PATIENTS AND METHODS

A prospective, placebo-controlled randomized clinical trial was carried out on 26 patients with T2DM who attend the Specialized Center for Endocrinology and Diabetes-AL-Risafa, Directoratc of Health-Baghdad were enrolled in this study. The inclusion criteria: Patients with T2DM of both sexes on sulfonylurea (glibenclamide), with age range 40-65 years (49.1 ± 6.0), and have disease duration of 5-10 years. The exclusion criteria: They should not have other associated chronic diseases like liver and kidney disorders and cardiovascular complications. Patients who are pregnant and breast feeding are excluded. They should not be on insulin therapy or other anti-diabetic drugs, or on antioxidant drugs like aspirin, and any associated drugs should be considered. They should not taking other hypolipidemic agent; anti-inflammatory or non-steroidal anti-inflammatory drugs. The patients treated previously with full maximum dose of sulfonylurea (glibenclamide) (15 mg/day) and kept on dietary control, but with poor glycemic control as evidenced by abnormal values of fasting plasma glucose (FPG) and glycated Hb; those patients are carefully evaluated while they are on their already established treatment program for DM control for 2 weeks before the randomization: Group A includes 12 patients treated with placebo in capsule dosage form in addition to the already given oral hypoglycemic agent (glibenclamide) and dietary control, for 12 weeks. Group B includes 13 patients treated with cinnamon powder 500 mg in hard gelatin capsule twice daily (1000 mg/day) in addition to the already given oral hypoglycemic agent (glibenclamide) and dietary control for 12 weeks. The cinnamon powder was obtained from local market and approved by Medicinal Plant Center-Baghdad, Iraq.

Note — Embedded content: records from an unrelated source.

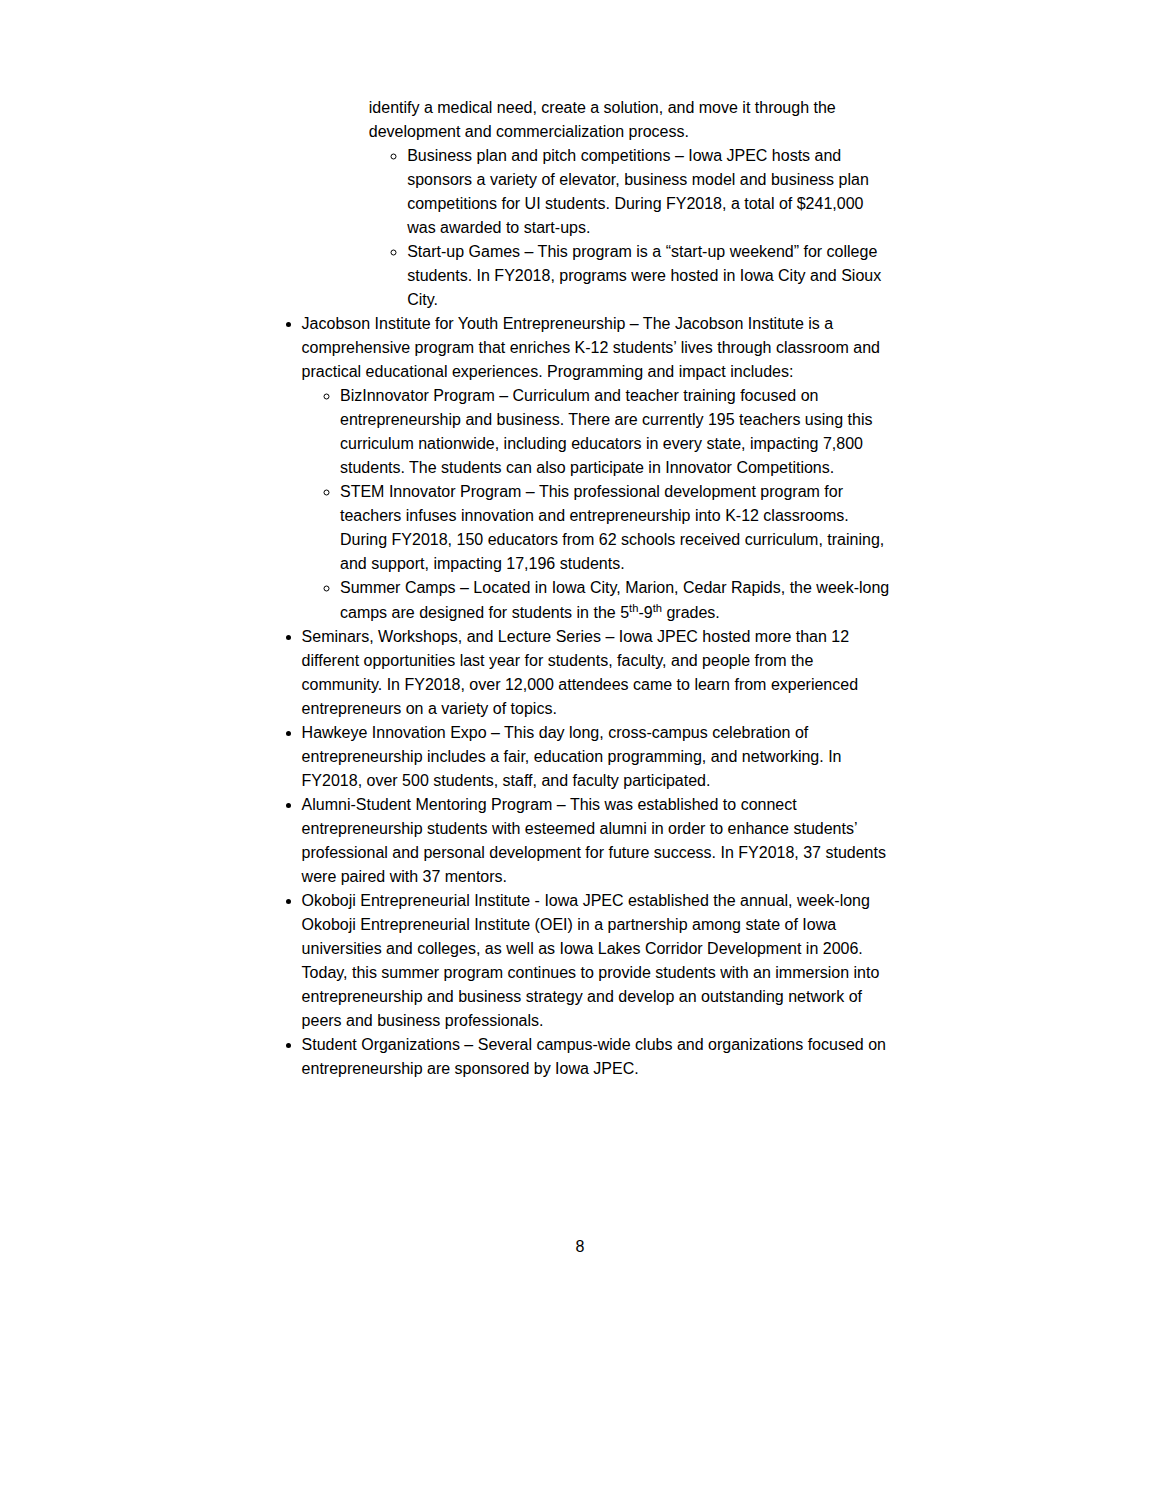identify a medical need, create a solution, and move it through the development and commercialization process.
Business plan and pitch competitions – Iowa JPEC hosts and sponsors a variety of elevator, business model and business plan competitions for UI students. During FY2018, a total of $241,000 was awarded to start-ups.
Start-up Games – This program is a “start-up weekend” for college students. In FY2018, programs were hosted in Iowa City and Sioux City.
Jacobson Institute for Youth Entrepreneurship – The Jacobson Institute is a comprehensive program that enriches K-12 students’ lives through classroom and practical educational experiences. Programming and impact includes:
BizInnovator Program – Curriculum and teacher training focused on entrepreneurship and business. There are currently 195 teachers using this curriculum nationwide, including educators in every state, impacting 7,800 students. The students can also participate in Innovator Competitions.
STEM Innovator Program – This professional development program for teachers infuses innovation and entrepreneurship into K-12 classrooms. During FY2018, 150 educators from 62 schools received curriculum, training, and support, impacting 17,196 students.
Summer Camps – Located in Iowa City, Marion, Cedar Rapids, the week-long camps are designed for students in the 5th-9th grades.
Seminars, Workshops, and Lecture Series – Iowa JPEC hosted more than 12 different opportunities last year for students, faculty, and people from the community. In FY2018, over 12,000 attendees came to learn from experienced entrepreneurs on a variety of topics.
Hawkeye Innovation Expo – This day long, cross-campus celebration of entrepreneurship includes a fair, education programming, and networking. In FY2018, over 500 students, staff, and faculty participated.
Alumni-Student Mentoring Program – This was established to connect entrepreneurship students with esteemed alumni in order to enhance students’ professional and personal development for future success. In FY2018, 37 students were paired with 37 mentors.
Okoboji Entrepreneurial Institute - Iowa JPEC established the annual, week-long Okoboji Entrepreneurial Institute (OEI) in a partnership among state of Iowa universities and colleges, as well as Iowa Lakes Corridor Development in 2006. Today, this summer program continues to provide students with an immersion into entrepreneurship and business strategy and develop an outstanding network of peers and business professionals.
Student Organizations – Several campus-wide clubs and organizations focused on entrepreneurship are sponsored by Iowa JPEC.
8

Sample Collection and Preparation

After 12 h fasting, blood samples were collected from all subjects by venepunture (10 ml), before starting drug treatment (as baseline samples) and then after 6 and 12 weeks of treatment to follow the changes in the studied parameters. Blood samples were divided into two tubes, one heparinized tube (1 ml of whole blood used for HbAlc determination) and the other part was collected in plain tube, then centrifuged at 3000 rpm for 10 min at 4°C. after centrifugation and isolation of cellular fraction; the obtained plasma fraction was divided into three parts in Ependorff tubes and stored frozen until analysis performed.

Biochemical Assay Methods

Measurement of serum glucose level (FPG)

Serum glucose level was evaluated using a ready- made kit for this purpose, according to the method of Barham and Trendoer [16], which is based on enzymatic oxidation of glucose to form glucuronic acid and hydrogen peroxide, and the reaction of the later with phenol and formation of quinonimine was followed spectrophotomertically at 505 nm. Results were expressed as mmol glucose/l, based on comparison with a standard glucose solution treated with the same method.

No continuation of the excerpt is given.